Os pesquisadores registraram 416 casos de saída em 2023, 530 casos em 2024 e uma estimativa preliminar de 419 casos para 2025. Itay Ather, um dos professores que conduziu este estudo, observou que o país 'está perdendo seus melhores talentos' desde 2023, ano em que Israel iniciou o genocídio na Faixa de Gaza.

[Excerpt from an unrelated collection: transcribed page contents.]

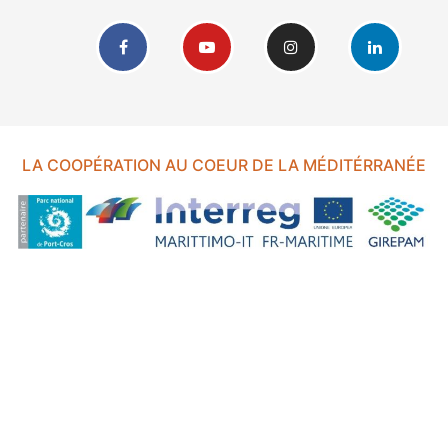
LA COOPÉRATION AU COEUR DE LA MÉDITÉRRANÉE
FOND EUROPÉEN DE DÉVELOPPEMENT RÉGIONAL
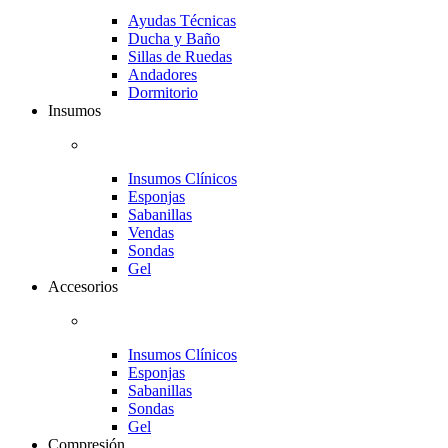
Ayudas Técnicas
Ducha y Baño
Sillas de Ruedas
Andadores
Dormitorio
Insumos
Insumos Clínicos
Esponjas
Sabanillas
Vendas
Sondas
Gel
Accesorios
Insumos Clínicos
Esponjas
Sabanillas
Sondas
Gel
Compresión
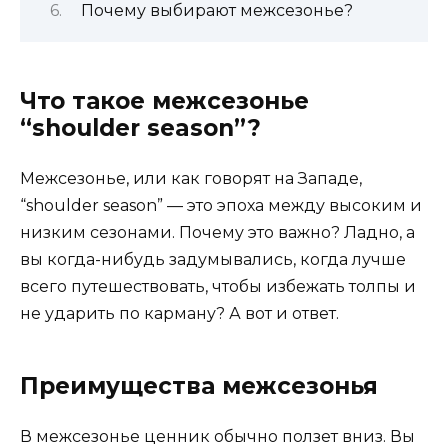
Почему выбирают межсезонье?
Что такое межсезонье
“shoulder season”?
Межсезонье, или как говорят на Западе,
“shoulder season” — это эпоха между высоким и
низким сезонами. Почему это важно? Ладно, а
вы когда-нибудь задумывались, когда лучше
всего путешествовать, чтобы избежать толпы и
не ударить по карману? А вот и ответ.
Преимущества межсезонья
В межсезонье ценник обычно ползет вниз. Вы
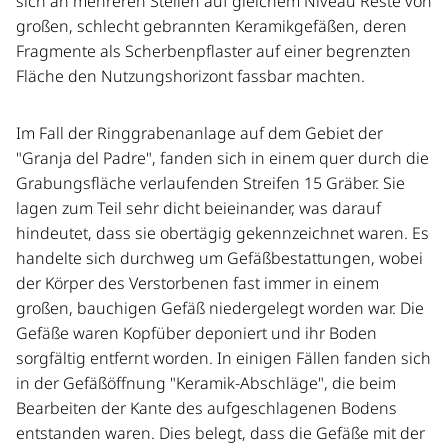
sich an mehreren Stellen auf gleichem Niveau Reste von
großen, schlecht gebrannten Keramikgefäßen, deren
Fragmente als Scherbenpflaster auf einer begrenzten
Fläche den Nutzungshorizont fassbar machten.
Im Fall der Ringgrabenanlage auf dem Gebiet der
"Granja del Padre", fanden sich in einem quer durch die
Grabungsfläche verlaufenden Streifen 15 Gräber. Sie
lagen zum Teil sehr dicht beieinander, was darauf
hindeutet, dass sie obertägig gekennzeichnet waren. Es
handelte sich durchweg um Gefäßbestattungen, wobei
der Körper des Verstorbenen fast immer in einem
großen, bauchigen Gefäß niedergelegt worden war. Die
Gefäße waren Kopfüber deponiert und ihr Boden
sorgfältig entfernt worden. In einigen Fällen fanden sich
in der Gefäßöffnung "Keramik-Abschläge", die beim
Bearbeiten der Kante des aufgeschlagenen Bodens
entstanden waren. Dies belegt, dass die Gefäße mit der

Ather enfatizou que a saída de quase 1400 médicos leva diretamente ao aumento do tempo de espera por cuidados médicos, à diminuição da sua eficácia e, em última análise, a danos graves na qualidade de vida da população. Ele também mencionou que o relatório aponta uma alta taxa de saída de pediatras, oftalmologistas, dermatologistas e especialistas em otorrinolaringologia.
Embora o relatório não tenha estabelecido uma ligação direta entre o cenário político em Israel e a perda de médicos, Ather alertou que essa fuga prejudica o país. Ele afirmou que, se a tendência persistir, existe uma crescente preocupação com o dano irreversível à resiliência de Israel.
O Bureau Central de Estatísticas Palestino relatou que, em Gaza, entre outubro de 2023 e outubro de 2025, pelo menos 1701 trabalhadores do setor de saúde morreram devido aos ataques de Israel. Além disso, em junho, mais de 1150 profissionais de saúde e organizações em todo o mundo assinaram uma petição pedindo o boicote à Associação Médica de Israel (IMA) por não aderir à ética médica durante a guerra em Gaza. Esta campanha exigia a suspensão da filiação da IMA à Associação Médica Mundial (WMA).